[[ Material shown, beginning ]]

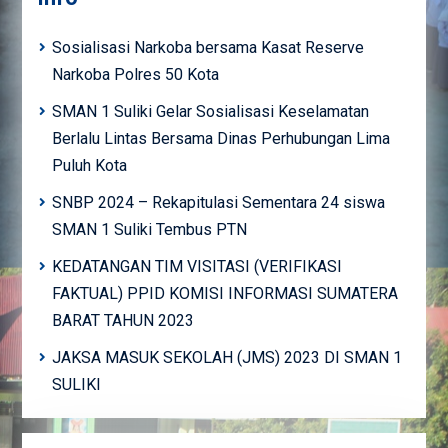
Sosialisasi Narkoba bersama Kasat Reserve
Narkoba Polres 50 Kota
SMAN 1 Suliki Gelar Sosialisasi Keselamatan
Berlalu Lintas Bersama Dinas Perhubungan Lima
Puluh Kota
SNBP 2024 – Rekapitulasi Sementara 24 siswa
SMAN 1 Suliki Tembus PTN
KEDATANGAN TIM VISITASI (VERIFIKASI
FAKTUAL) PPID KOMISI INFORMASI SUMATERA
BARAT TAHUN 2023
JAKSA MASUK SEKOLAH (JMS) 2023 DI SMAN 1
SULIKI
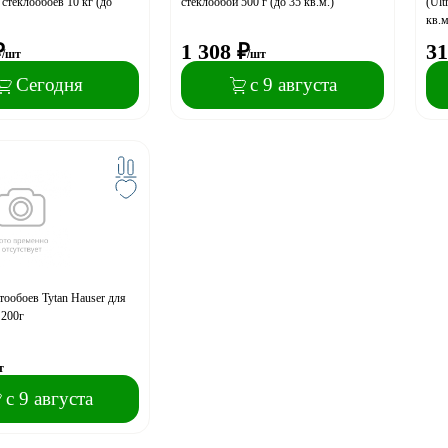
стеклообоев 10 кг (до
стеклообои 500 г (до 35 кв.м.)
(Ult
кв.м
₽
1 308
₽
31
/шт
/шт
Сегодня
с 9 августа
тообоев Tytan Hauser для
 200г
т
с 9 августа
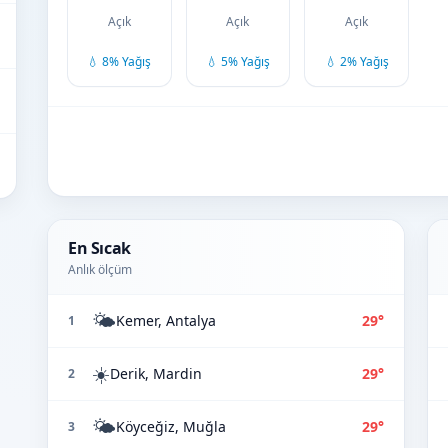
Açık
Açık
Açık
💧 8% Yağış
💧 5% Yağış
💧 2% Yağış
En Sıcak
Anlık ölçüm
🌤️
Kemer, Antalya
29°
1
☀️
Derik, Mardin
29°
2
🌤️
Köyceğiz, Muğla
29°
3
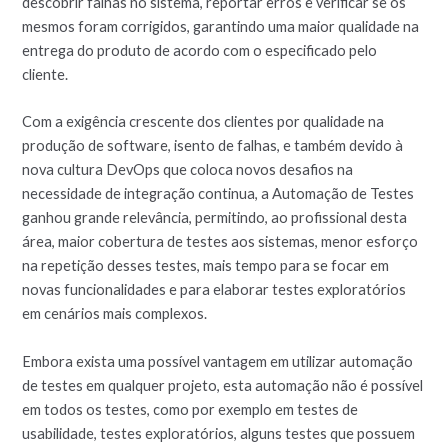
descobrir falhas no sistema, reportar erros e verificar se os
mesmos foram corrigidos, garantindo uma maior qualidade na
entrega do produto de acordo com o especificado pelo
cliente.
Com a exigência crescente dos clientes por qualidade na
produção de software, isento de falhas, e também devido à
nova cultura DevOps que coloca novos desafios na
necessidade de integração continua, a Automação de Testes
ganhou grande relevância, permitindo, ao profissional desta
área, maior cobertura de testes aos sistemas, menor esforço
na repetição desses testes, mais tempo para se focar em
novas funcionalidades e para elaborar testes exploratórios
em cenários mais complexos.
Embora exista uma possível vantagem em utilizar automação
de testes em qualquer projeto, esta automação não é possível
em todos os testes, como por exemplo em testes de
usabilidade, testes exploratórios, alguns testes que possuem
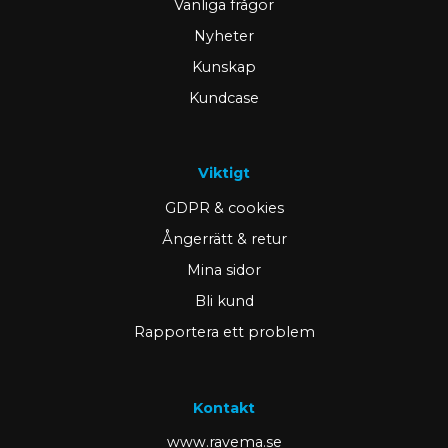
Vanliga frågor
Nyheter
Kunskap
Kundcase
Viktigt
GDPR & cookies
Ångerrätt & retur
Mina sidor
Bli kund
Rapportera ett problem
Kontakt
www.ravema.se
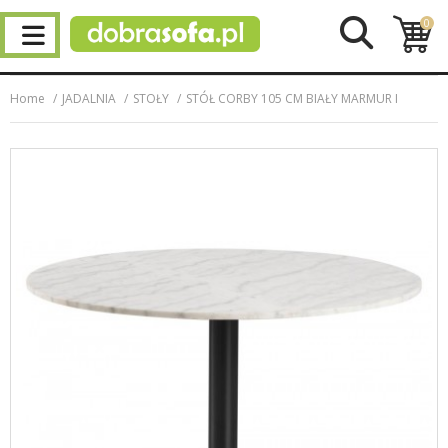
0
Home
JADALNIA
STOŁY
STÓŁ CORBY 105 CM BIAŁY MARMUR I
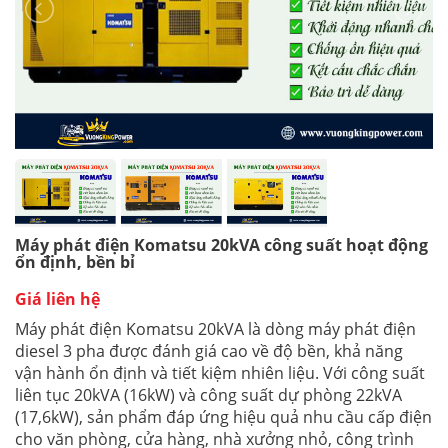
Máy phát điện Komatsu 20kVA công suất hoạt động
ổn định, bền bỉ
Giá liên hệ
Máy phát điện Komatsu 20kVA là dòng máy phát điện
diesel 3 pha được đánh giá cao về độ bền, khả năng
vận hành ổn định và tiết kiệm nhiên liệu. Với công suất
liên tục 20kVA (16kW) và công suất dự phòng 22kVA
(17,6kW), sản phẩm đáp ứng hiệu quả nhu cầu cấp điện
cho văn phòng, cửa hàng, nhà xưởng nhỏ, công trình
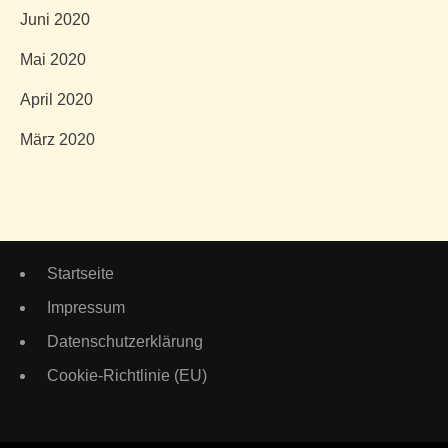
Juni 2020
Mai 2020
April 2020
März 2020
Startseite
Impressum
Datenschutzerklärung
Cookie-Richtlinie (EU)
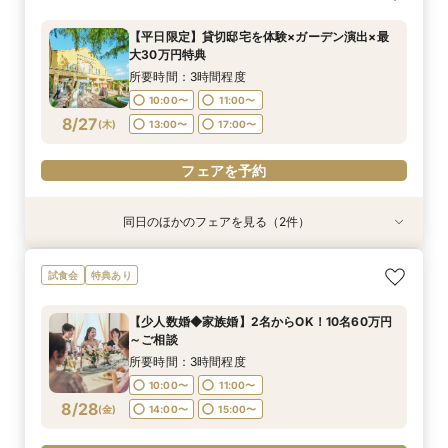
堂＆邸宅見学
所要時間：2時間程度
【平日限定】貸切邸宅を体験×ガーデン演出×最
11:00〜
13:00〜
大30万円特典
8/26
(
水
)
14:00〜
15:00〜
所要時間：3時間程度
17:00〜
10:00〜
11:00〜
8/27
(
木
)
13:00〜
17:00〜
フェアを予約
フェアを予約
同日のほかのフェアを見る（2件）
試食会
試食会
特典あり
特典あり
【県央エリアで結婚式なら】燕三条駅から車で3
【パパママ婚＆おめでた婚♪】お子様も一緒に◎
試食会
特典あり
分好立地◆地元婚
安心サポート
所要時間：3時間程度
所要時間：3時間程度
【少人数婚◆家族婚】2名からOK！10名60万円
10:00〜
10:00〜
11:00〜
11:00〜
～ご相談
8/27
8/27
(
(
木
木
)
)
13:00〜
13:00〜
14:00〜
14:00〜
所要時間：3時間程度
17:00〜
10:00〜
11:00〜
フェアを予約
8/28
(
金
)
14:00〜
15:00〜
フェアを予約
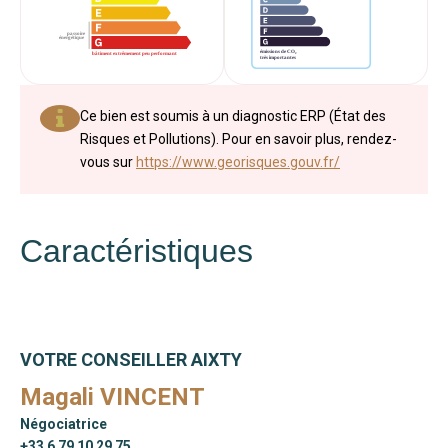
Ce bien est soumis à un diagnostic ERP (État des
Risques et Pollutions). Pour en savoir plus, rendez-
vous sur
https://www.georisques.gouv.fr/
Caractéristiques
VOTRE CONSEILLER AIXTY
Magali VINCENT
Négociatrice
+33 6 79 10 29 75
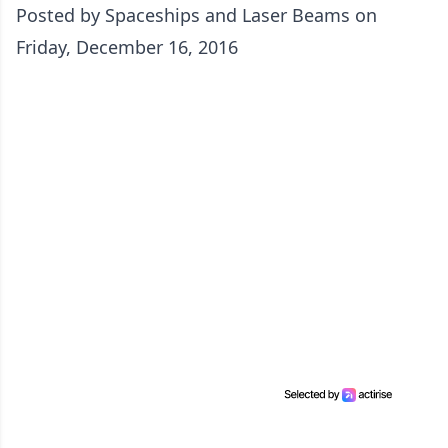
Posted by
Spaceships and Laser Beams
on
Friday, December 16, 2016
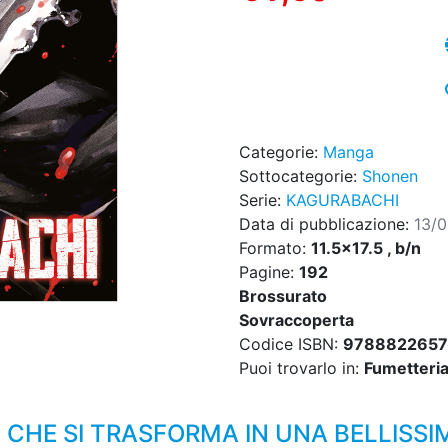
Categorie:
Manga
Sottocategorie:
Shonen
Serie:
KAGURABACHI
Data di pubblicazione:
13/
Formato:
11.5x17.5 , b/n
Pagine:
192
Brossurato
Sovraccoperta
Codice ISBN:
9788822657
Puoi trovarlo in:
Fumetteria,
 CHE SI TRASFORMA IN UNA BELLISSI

[[ Material shown, end ]]
[[ Material shown, beginning ]]

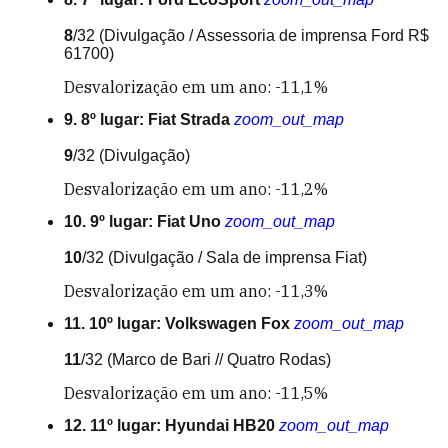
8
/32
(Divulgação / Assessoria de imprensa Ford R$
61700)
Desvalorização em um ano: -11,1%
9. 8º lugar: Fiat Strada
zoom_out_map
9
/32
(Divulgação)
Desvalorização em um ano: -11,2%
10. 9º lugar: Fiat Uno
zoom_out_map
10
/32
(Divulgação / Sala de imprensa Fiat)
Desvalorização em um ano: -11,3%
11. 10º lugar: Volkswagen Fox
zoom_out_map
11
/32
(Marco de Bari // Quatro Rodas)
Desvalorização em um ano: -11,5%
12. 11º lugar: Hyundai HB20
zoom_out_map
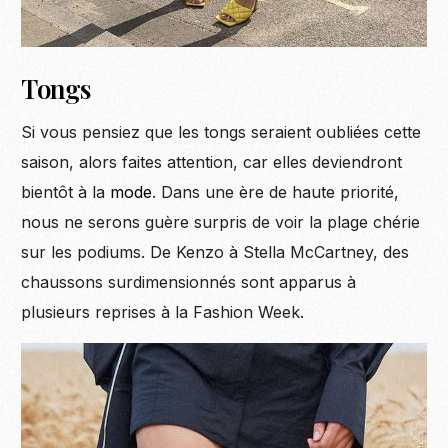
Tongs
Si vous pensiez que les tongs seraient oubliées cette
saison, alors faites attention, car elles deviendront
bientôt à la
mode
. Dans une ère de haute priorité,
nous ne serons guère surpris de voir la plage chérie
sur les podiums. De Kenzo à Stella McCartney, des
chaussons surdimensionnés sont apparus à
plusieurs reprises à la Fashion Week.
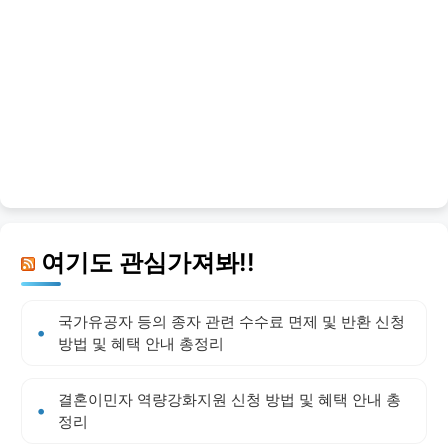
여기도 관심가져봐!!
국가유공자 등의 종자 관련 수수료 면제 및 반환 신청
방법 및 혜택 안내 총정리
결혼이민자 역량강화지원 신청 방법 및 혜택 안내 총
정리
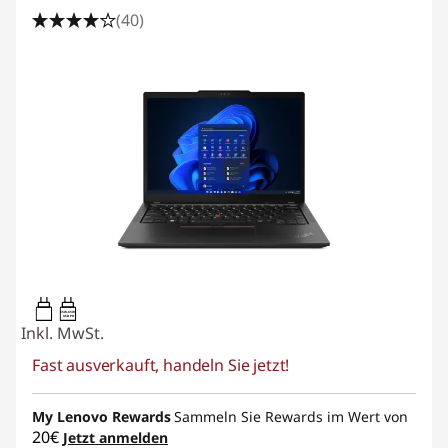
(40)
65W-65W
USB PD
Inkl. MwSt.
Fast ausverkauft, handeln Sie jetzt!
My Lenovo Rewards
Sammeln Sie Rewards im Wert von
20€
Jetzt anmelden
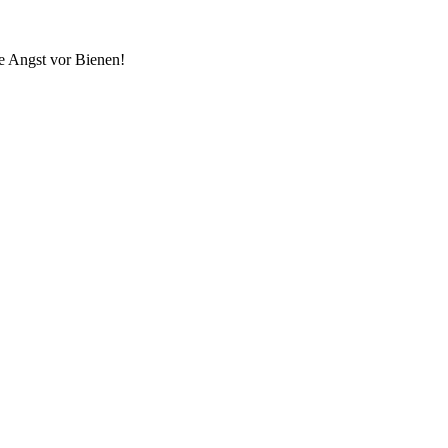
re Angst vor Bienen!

[[ Material shown, end ]]
[[ Material shown, beginning ]]

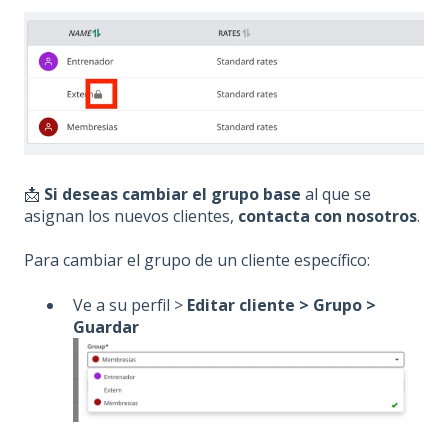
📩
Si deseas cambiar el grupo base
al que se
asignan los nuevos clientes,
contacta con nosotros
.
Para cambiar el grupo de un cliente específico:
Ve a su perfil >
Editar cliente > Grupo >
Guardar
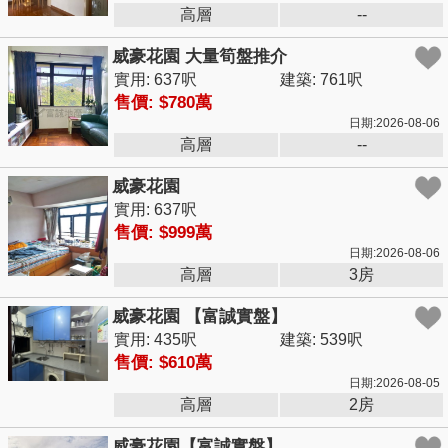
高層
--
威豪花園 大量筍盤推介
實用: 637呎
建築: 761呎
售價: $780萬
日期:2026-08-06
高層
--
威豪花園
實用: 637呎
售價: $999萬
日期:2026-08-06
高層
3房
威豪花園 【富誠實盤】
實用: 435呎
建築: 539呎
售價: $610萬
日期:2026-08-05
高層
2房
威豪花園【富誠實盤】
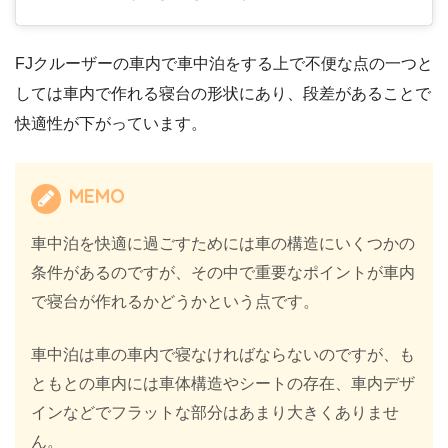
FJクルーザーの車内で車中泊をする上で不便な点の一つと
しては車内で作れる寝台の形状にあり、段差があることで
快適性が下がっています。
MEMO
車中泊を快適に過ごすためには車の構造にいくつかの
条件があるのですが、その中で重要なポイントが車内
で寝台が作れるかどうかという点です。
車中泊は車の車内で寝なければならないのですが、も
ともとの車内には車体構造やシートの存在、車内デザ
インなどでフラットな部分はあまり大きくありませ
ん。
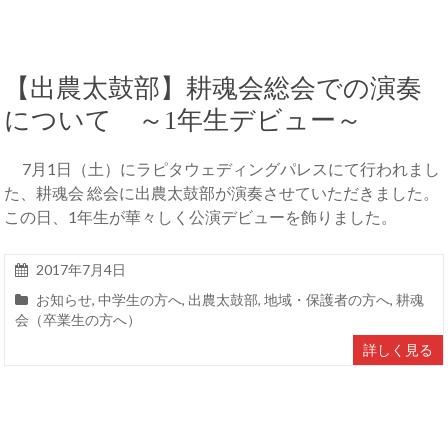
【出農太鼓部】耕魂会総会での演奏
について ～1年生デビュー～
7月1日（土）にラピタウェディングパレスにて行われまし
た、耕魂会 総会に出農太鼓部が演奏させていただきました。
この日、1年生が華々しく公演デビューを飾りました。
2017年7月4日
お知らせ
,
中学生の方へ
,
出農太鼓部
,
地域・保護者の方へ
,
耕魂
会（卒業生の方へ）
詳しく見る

[[ Material shown, end ]]

Problem details:
Using the records above, repeat exactly the run of lines that starts with the line with "Desvalorização em um ano: -11,5%" and goes on through the line with "re Angst vor Bienen!"; omit each picture.

Exercise answer:
Desvalorização em um ano: -11,5%
12. 11º lugar: Hyundai HB20
zoom_out_map
Tongs
Si vous pensiez que les tongs seraient oubliées cette
saison, alors faites attention, car elles deviendront
bientôt à la
mode
. Dans une ère de haute priorité,
nous ne serons guère surpris de voir la plage chérie
sur les podiums. De Kenzo à Stella McCartney, des
chaussons surdimensionnés sont apparus à
plusieurs reprises à la Fashion Week.
여기도 관심가져봐!!
국가유공자 등의 종자 관련 수수료 면제 및 반환 신청
방법 및 혜택 안내 총정리
결혼이민자 역량강화지원 신청 방법 및 혜택 안내 총
정리
(40)
65W-65W
USB PD
Inkl. MwSt.
Fast ausverkauft, handeln Sie jetzt!
My Lenovo Rewards
Sammeln Sie Rewards im Wert von
20€
Jetzt anmelden
re Angst vor Bienen!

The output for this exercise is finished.